→ Task:
Set down exactly the lines in the records below that run from the line with "M 1747,146 L" to the line with "M 536,174 L", inclusive, and nothing more.

→ Data provided:
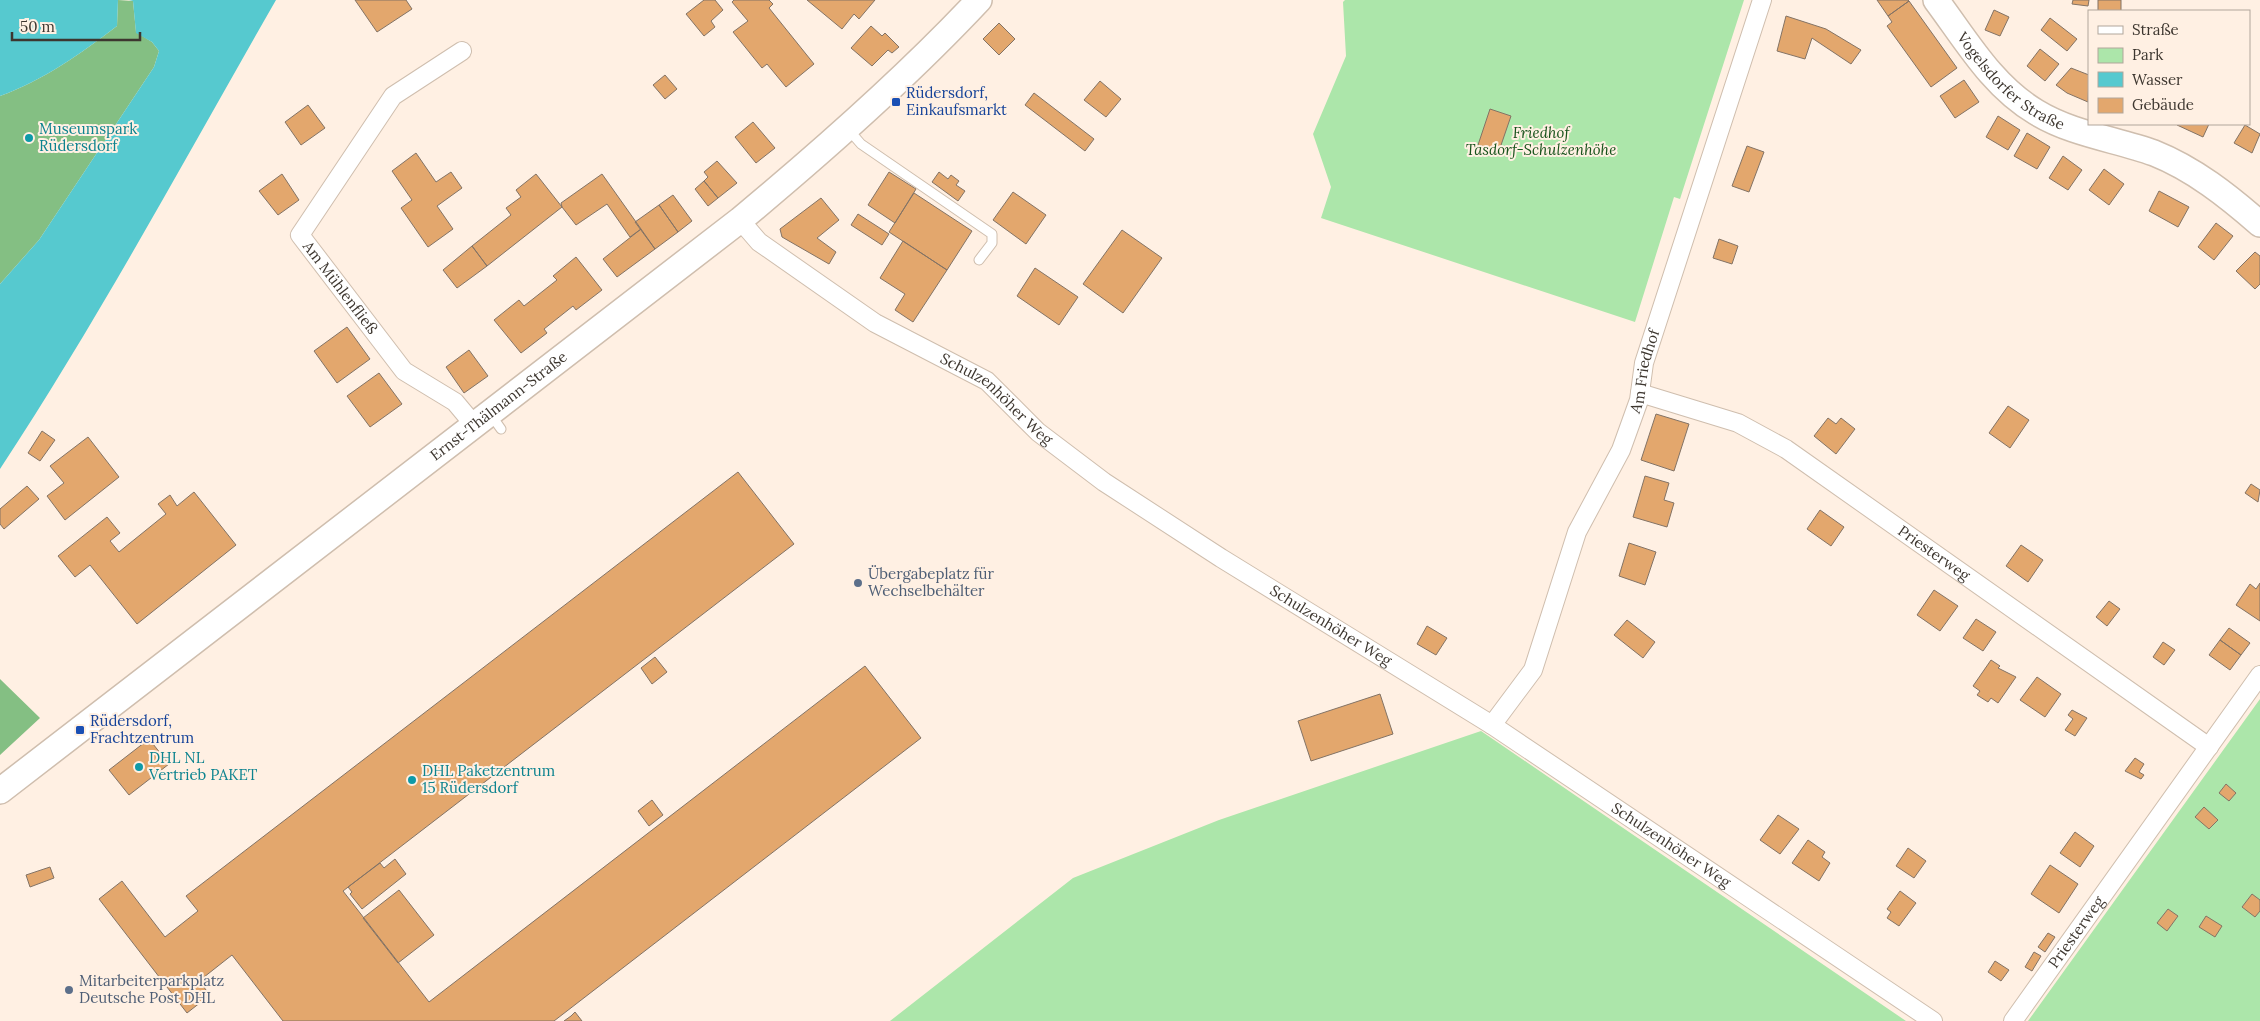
<svg xmlns="http://www.w3.org/2000/svg" width="2260" height="1021" font-family="Lora,serif">
  <style>
    .green { fill: #ace6aa }
    .forest { fill: #84bf83 }
    .water { fill: #56c9cf }
    .building { fill: #e3a76d; stroke: #837365 }
    .lines { fill: none; stroke-linecap: round; stroke-linejoin: round }
    .lane-casing { stroke: #cfbeae; stroke-width: 11 }
    .street-casing { stroke: #cfbeae; stroke-width: 20 }
    .secondary-casing { stroke: #cfbeae; stroke-width: 28 }
    .lane { stroke: #fff; stroke-width: 9 }
    .street { stroke: #fff; stroke-width: 18 }
    .secondary { stroke: #fff; stroke-width: 25 }
    .transit-dot { fill: #1a4fb4; stroke: #fff0e3; stroke-width: 2 }
    .culture-dot { fill: #0f9aa8; stroke: #fff0e3; stroke-width: 2 }
    .service-dot { fill: #5c6f8a; stroke: #fff0e3; stroke-width: 2 }
    .labels { text-anchor: middle; stroke-width: 4; stroke-linejoin: round; paint-order: stroke }
    .street-label { font-size: 15px; fill: #3d362f; stroke: #fff0e3 }
    .transit-label { font-size: 15px; fill: #164399; stroke: #fff0e3; text-anchor: start }
    .culture-label { font-size: 15px; fill: #0d838f; stroke: #fff0e3; text-anchor: start }
    .park-label { font-size: 15px; font-style: italic; fill: #16521a; stroke: #fff0e3 }
    .service-label { font-size: 15px; fill: #4e5e75; stroke: #fff0e3; text-anchor: start }
  </style>
  <rect width="100%" height="100%" fill="#fff0e3"/>
  <!-- green -->
  <path class="green" d="M 1345,0 L 1744,0 L 1680,199 L 1674,197 L 1635,322 L 1321,218 L 1331,187 L 1313,134 L 1346,56 L 1343,2 Z
    M 2260,699 L 2260,1021 L 2028,1021 Z
    M 1481,731 L 1906,1021 L 890,1021 L 1073,878 L 1219,820 Z"/>
  <!-- forest -->
  <path class="forest" d="M 118,0 L 133,1 L 136,32 L 152,42 L 159,51 L 154,67 L 39,240 L 0,284 L 0,96 C 44,80 80,54 117,26 Z
    M 0,679 L 40,718 L 0,755 Z"/>
  <!-- water -->
  <path class="water" d="M 0,0 L 118,0 L 117,26 C 80,54 44,80 0,96 Z
    M 129,0 L 276,0 C 186,157 100,317 0,469 L 0,284 L 39,240 L 154,67 L 159,51 L 152,42 L 136,33 L 133,1 Z"/>
  <!-- building -->
  <path class="building" d="M 355,0 L 406,0 L 412,9 L 377,32 Z
    M 704,0 L 715,0 L 723,10 L 711,21 L 715,27 L 704,36 L 686,14 Z
    M 734,0 L 769,0 L 773,4 L 769,8 L 814,64 L 786,87 L 767,64 L 762,68 L 733,32 L 748,21 L 732,2 Z
    M 807,0 L 875,0 L 859,19 L 854,14 L 842,29 Z
    M 1877,0 L 1908,0 L 1909,1 L 1888,16 Z
    M 2073,0 L 2089,0 L 2088,6 L 2072,4 Z
    M 2098,0 L 2121,0 L 2121,11 L 2098,11 Z
    M 1909,1 L 1957,68 L 1931,87 L 1887,26 L 1892,22 L 1888,16 Z
    M 1994,10 L 2009,17 L 2000,36 L 1985,30 Z
    M 1786,16 L 1826,29 L 1861,50 L 1851,64 L 1812,38 L 1805,59 L 1777,51 Z
    M 2050,18 L 2077,39 L 2067,51 L 2041,30 Z
    M 999,23 L 1015,39 L 999,55 L 983,39 Z
    M 871,26 L 882,36 L 885,33 L 899,47 L 892,53 L 888,50 L 872,66 L 851,48 Z
    M 2040,49 L 2059,64 L 2045,81 L 2027,66 Z
    M 2071,68 L 2089,75 L 2088,102 L 2067,93 L 2056,85 Z
    M 665,75 L 677,89 L 665,99 L 653,85 Z
    M 1964,80 L 1979,102 L 1955,118 L 1940,96 Z
    M 1100,81 L 1121,99 L 1106,117 L 1084,100 Z
    M 1034,93 L 1094,139 L 1085,151 L 1025,105 Z
    M 308,105 L 325,128 L 301,145 L 285,122 Z
    M 1490,109 L 1511,116 L 1499,151 L 1478,145 Z
    M 1998,116 L 2020,130 L 2008,150 L 1986,137 Z
    M 753,122 L 775,148 L 756,163 L 735,137 Z
    M 2177,124 L 2209,124 L 2203,137 L 2177,125 Z
    M 2245,125 L 2260,134 L 2252,153 L 2234,143 Z
    M 2027,133 L 2050,147 L 2037,169 L 2014,156 Z
    M 1747,146 L 1764,152 L 1749,192 L 1732,186 Z
    M 416,153 L 436,182 L 451,172 L 462,188 L 437,206 L 453,229 L 428,247 L 401,208 L 412,200 L 392,171 Z
    M 2063,156 L 2082,170 L 2068,190 L 2049,178 Z
    M 717,161 L 737,183 L 718,198 L 704,181 L 708,177 L 704,172 Z
    M 2104,169 L 2124,184 L 2109,205 L 2089,190 Z
    M 889,172 L 916,189 L 895,223 L 868,205 Z
    M 939,172 L 948,179 L 951,175 L 959,181 L 956,185 L 965,191 L 958,201 L 932,182 Z
    M 282,174 L 299,200 L 278,215 L 259,191 Z
    M 536,174 L 562,207 L 487,266 L 472,246 L 511,215 L 506,208 L 521,197 L 516,190 Z
    M 602,174 L 641,229 L 630,237 L 607,204 L 576,225 L 562,207 L 561,203 Z
    M 704,181 L 718,198 L 708,206 L 695,189 Z
    M 2159,191 L 2189,207 L 2178,227 L 2149,211 Z
    M 1013,192 L 1046,215 L 1026,244 L 993,220 Z
    M 914,193 L 972,231 L 947,270 L 889,232 Z
    M 673,195 L 692,221 L 678,232 L 659,205 Z
    M 821,198 L 839,220 L 817,238 L 836,252 L 829,264 L 782,237 L 780,229 Z
    M 659,205 L 678,232 L 655,249 L 635,222 Z
    M 858,214 L 889,234 L 882,245 L 851,225 Z
    M 2216,223 L 2233,236 L 2214,260 L 2198,247 Z
    M 641,229 L 655,249 L 617,277 L 603,259 Z
    M 1122,230 L 1162,258 L 1123,313 L 1083,284 Z
    M 1719,239 L 1738,246 L 1732,264 L 1713,258 Z
    M 903,241 L 947,270 L 913,322 L 895,310 L 905,294 L 880,278 Z
    M 472,246 L 487,266 L 457,288 L 443,270 Z
    M 2255,252 L 2260,256 L 2260,284 L 2255,289 L 2236,271 Z
    M 576,257 L 602,290 L 576,310 L 573,306 L 544,329 L 547,333 L 521,353 L 494,320 L 519,300 L 524,306 L 557,280 L 553,276 Z
    M 1035,268 L 1078,297 L 1059,325 L 1017,296 Z
    M 347,327 L 370,359 L 337,383 L 314,351 Z
    M 469,350 L 488,376 L 464,393 L 446,367 Z
    M 379,373 L 402,404 L 370,427 L 347,396 Z
    M 2008,406 L 2029,420 L 2010,448 L 1989,433 Z
    M 1656,414 L 1689,424 L 1674,471 L 1641,460 Z
    M 1828,418 L 1836,424 L 1841,418 L 1855,429 L 1836,454 L 1814,436 Z
    M 42,431 L 55,440 L 40,461 L 28,453 Z
    M 88,437 L 119,477 L 65,520 L 47,496 L 64,483 L 50,466 Z
    M 738,472 L 794,544 L 343,891 L 429,1002 L 865,666 L 921,738 L 554,1021 L 283,1021 L 232,955 L 199,981 L 210,995 L 187,1013 L 99,899 L 122,881 L 165,937 L 198,911 L 186,896 Z
    M 1645,476 L 1669,483 L 1664,500 L 1674,503 L 1667,527 L 1633,517 Z
    M 2251,484 L 2260,490 L 2258,502 L 2245,493 Z
    M 27,486 L 39,499 L 4,529 L 0,524 L 0,509 Z
    M 194,492 L 236,545 L 137,624 L 90,565 L 75,577 L 58,556 L 107,517 L 120,533 L 110,541 L 119,552 L 166,514 L 158,504 L 170,495 L 177,506 Z
    M 1820,510 L 1844,527 L 1831,546 L 1807,529 Z
    M 1629,543 L 1656,552 L 1645,585 L 1619,576 Z
    M 2021,545 L 2043,560 L 2028,582 L 2006,566 Z
    M 2260,583 L 2260,621 L 2236,605 L 2250,584 L 2256,589 Z
    M 1934,590 L 1958,606 L 1940,631 L 1917,615 Z
    M 2109,601 L 2120,609 L 2107,626 L 2096,617 Z
    M 1976,619 L 1996,632 L 1983,651 L 1963,638 Z
    M 1627,620 L 1655,642 L 1643,658 L 1614,635 Z
    M 1427,626 L 1447,638 L 1436,655 L 1417,644 Z
    M 2229,628 L 2250,643 L 2241,655 L 2220,640 Z
    M 2220,640 L 2241,655 L 2230,670 L 2209,655 Z
    M 2163,642 L 2175,650 L 2164,665 L 2153,657 Z
    M 655,657 L 667,672 L 652,684 L 641,668 Z
    M 1991,660 L 2000,666 L 1998,668 L 2016,677 L 1998,703 L 1991,698 L 1988,702 L 1977,695 L 1980,691 L 1973,686 Z
    M 2037,677 L 2061,694 L 2045,717 L 2020,700 Z
    M 1380,694 L 1393,734 L 1311,761 L 1298,721 Z
    M 2072,710 L 2087,718 L 2075,736 L 2065,730 L 2073,719 L 2068,715 Z
    M 149,739 L 169,764 L 129,795 L 109,770 Z
    M 2135,758 L 2144,764 L 2139,772 L 2144,775 L 2141,779 L 2125,771 Z
    M 2226,784 L 2236,793 L 2229,801 L 2219,793 Z
    M 652,800 L 663,815 L 649,826 L 638,811 Z
    M 2204,807 L 2218,820 L 2209,829 L 2195,817 Z
    M 1778,815 L 1799,829 L 1780,854 L 1760,840 Z
    M 2075,832 L 2094,846 L 2080,867 L 2060,853 Z
    M 1808,840 L 1825,852 L 1822,857 L 1830,863 L 1819,881 L 1792,863 Z
    M 1908,848 L 1926,861 L 1914,878 L 1896,866 Z
    M 395,859 L 406,874 L 362,909 L 350,894 L 352,892 L 348,887 L 380,863 L 384,868 Z
    M 2050,865 L 2078,884 L 2059,913 L 2031,894 Z
    M 50,867 L 54,878 L 30,887 L 26,875 Z
    M 399,890 L 434,935 L 398,963 L 363,918 Z
    M 1900,891 L 1916,903 L 1899,926 L 1887,918 L 1891,912 L 1887,909 Z
    M 2252,894 L 2260,900 L 2260,911 L 2255,917 L 2242,907 Z
    M 2168,909 L 2178,916 L 2167,931 L 2157,923 Z
    M 2206,916 L 2222,926 L 2215,937 L 2199,927 Z
    M 2048,933 L 2055,937 L 2045,952 L 2038,947 Z
    M 2034,952 L 2041,956 L 2032,971 L 2025,967 Z
    M 1995,961 L 2009,970 L 2001,981 L 1988,972 Z
    M 575,1012 L 582,1021 L 564,1021 L 571,1016 Z"/>
  <g class="lines">
    <defs>
      <path id="lane" d="M 848,129 L 861,144 L 992,234 L 992,243 L 979,260
        M 491,415 L 501,429"/>
      <g id="street">
        <path id="s1" d="M 462,51 L 393,96 L 300,235 L 404,371 L 455,402 L 475,426"/>
        <path id="s2" d="M 740,220 L 759,242 L 875,323 L 987,381 L 1038,432 L 1104,482 L 1221,558 L 1492,725 L 1933,1021"/>
        <path id="s3" d="M 1640,393 L 1738,423 L 1786,449 L 2209,747"/>
        <path id="s4" d="M 1492,725 L 1533,670 L 1577,532 L 1621,450 L 1639,400 L 1644,363 L 1762,0"/>
        <path id="s5" d="M 2013,1021 L 2260,675"/>
      </g>
      <g id="secondary">
        <path id="s6" d="M 1936,0 C 1966,40 1992,86 2036,112 C 2072,134 2115,139 2154,153 C 2194,169 2228,196 2260,224"/>
        <path id="s7" d="M 0,791 L 740,220 C 823,151 905,79 979,0"/>
      </g>
    </defs>
    <!-- lane casing -->
    <use href="#lane" class="lane-casing"/>
    <!-- street casing -->
    <use href="#street" class="street-casing"/>
    <!-- secondary casing -->
    <use href="#secondary" class="secondary-casing"/>
    <!-- lane -->
    <use href="#lane" class="lane"/>
    <!-- street -->
    <use href="#street" class="street"/>
    <!-- secondary -->
    <use href="#secondary" class="secondary"/>
  </g>
  <!-- markers -->
  <g class="transit-dot">
    <rect x="891" y="97" width="10" height="10" rx="2.5"/>
    <rect x="75" y="725" width="10" height="10" rx="2.5"/>
  </g>
  <g class="culture-dot">
    <circle cx="29" cy="138" r="5"/>
    <circle cx="139" cy="767" r="5"/>
    <circle cx="412" cy="780" r="5"/>
  </g>
  <g class="service-dot">
    <circle cx="858" cy="583" r="5"/>
    <circle cx="69" cy="990" r="5"/>
  </g>
  <g class="labels">
    <!-- street labels -->
    <g class="street-label">
      <text dy="5" stroke="none"><textPath href="#s6" startOffset="112">Vogelsdorfer Straße</textPath></text>
      <text dy="5" stroke="none"><textPath href="#s1" startOffset="316">Am Mühlenfließ</textPath></text>
      <text dy="5" stroke="none"><textPath href="#s4" startOffset="389">Am Friedhof</textPath></text>
      <text dy="5" stroke="none"><textPath href="#s2" startOffset="315">Schulzenhöher Weg</textPath></text>
      <text dy="5" stroke="none"><textPath href="#s7" startOffset="630">Ernst-Thälmann-Straße</textPath></text>
      <text dy="5" stroke="none"><textPath href="#s3" startOffset="338">Priesterweg</textPath></text>
      <text dy="5" stroke="none"><textPath href="#s2" startOffset="720">Schulzenhöher Weg</textPath></text>
      <text dy="5" stroke="none"><textPath href="#s2" startOffset="1125">Schulzenhöher Weg</textPath></text>
      <text dy="5" stroke="none"><textPath href="#s5" startOffset="109">Priesterweg</textPath></text>
    </g>
    <!-- transit labels -->
    <g class="transit-label">
      <text x="906" y="98">Rüdersdorf,<tspan x="906" dy="17">Einkaufsmarkt</tspan></text>
      <text x="90" y="726">Rüdersdorf,<tspan x="90" dy="17">Frachtzentrum</tspan></text>
    </g>
    <!-- culture labels -->
    <g class="culture-label">
      <text x="39" y="134">Museumspark<tspan x="39" dy="17">Rüdersdorf</tspan></text>
      <text x="149" y="763">DHL NL<tspan x="149" dy="17">Vertrieb PAKET</tspan></text>
      <text x="422" y="776">DHL Paketzentrum<tspan x="422" dy="17">15 Rüdersdorf</tspan></text>
    </g>
    <!-- park labels -->
    <g class="park-label">
      <text x="1541" y="138">Friedhof<tspan x="1541" dy="17">Tasdorf-Schulzenhöhe</tspan></text>
    </g>
    <!-- service labels -->
    <g class="service-label">
      <text x="868" y="579">Übergabeplatz für<tspan x="868" dy="17">Wechselbehälter</tspan></text>
      <text x="79" y="986">Mitarbeiterparkplatz<tspan x="79" dy="17">Deutsche Post DHL</tspan></text>
    </g>
  </g>
  <!-- legend -->
  <rect x="2088" y="10" width="162" height="115" fill="#fff0e3" stroke="#b1a69b"/>
  <rect x="2098" y="26" width="25" height="8" fill="#ffffff" stroke="#b1a69b"/>
  <text x="2132" y="35" font-size="15" fill="#3d362f">Straße</text>
  <rect x="2098" y="48" width="25" height="15" fill="#ace6aa" stroke="#b1a69b"/>
  <text x="2132" y="60" font-size="15" fill="#3d362f">Park</text>
  <rect x="2098" y="72" width="25" height="15" fill="#56c9cf" stroke="#b1a69b"/>
  <text x="2132" y="85" font-size="15" fill="#3d362f">Wasser</text>
  <rect x="2098" y="98" width="25" height="15" fill="#e3a76d" stroke="#b1a69b"/>
  <text x="2132" y="110" font-size="15" fill="#3d362f">Gebäude</text>
  <!-- scale -->
  <path d="M12 32v8h128v-8" fill="none" stroke="#3d362f" stroke-width="2.5"/>
  <text x="20" y="32" font-size="15" fill="#3d362f" stroke="#fff0e3" stroke-width="4" paint-order="stroke">50 m</text>
</svg>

→ Written solution:
    M 1747,146 L 1764,152 L 1749,192 L 1732,186 Z
    M 416,153 L 436,182 L 451,172 L 462,188 L 437,206 L 453,229 L 428,247 L 401,208 L 412,200 L 392,171 Z
    M 2063,156 L 2082,170 L 2068,190 L 2049,178 Z
    M 717,161 L 737,183 L 718,198 L 704,181 L 708,177 L 704,172 Z
    M 2104,169 L 2124,184 L 2109,205 L 2089,190 Z
    M 889,172 L 916,189 L 895,223 L 868,205 Z
    M 939,172 L 948,179 L 951,175 L 959,181 L 956,185 L 965,191 L 958,201 L 932,182 Z
    M 282,174 L 299,200 L 278,215 L 259,191 Z
    M 536,174 L 562,207 L 487,266 L 472,246 L 511,215 L 506,208 L 521,197 L 516,190 Z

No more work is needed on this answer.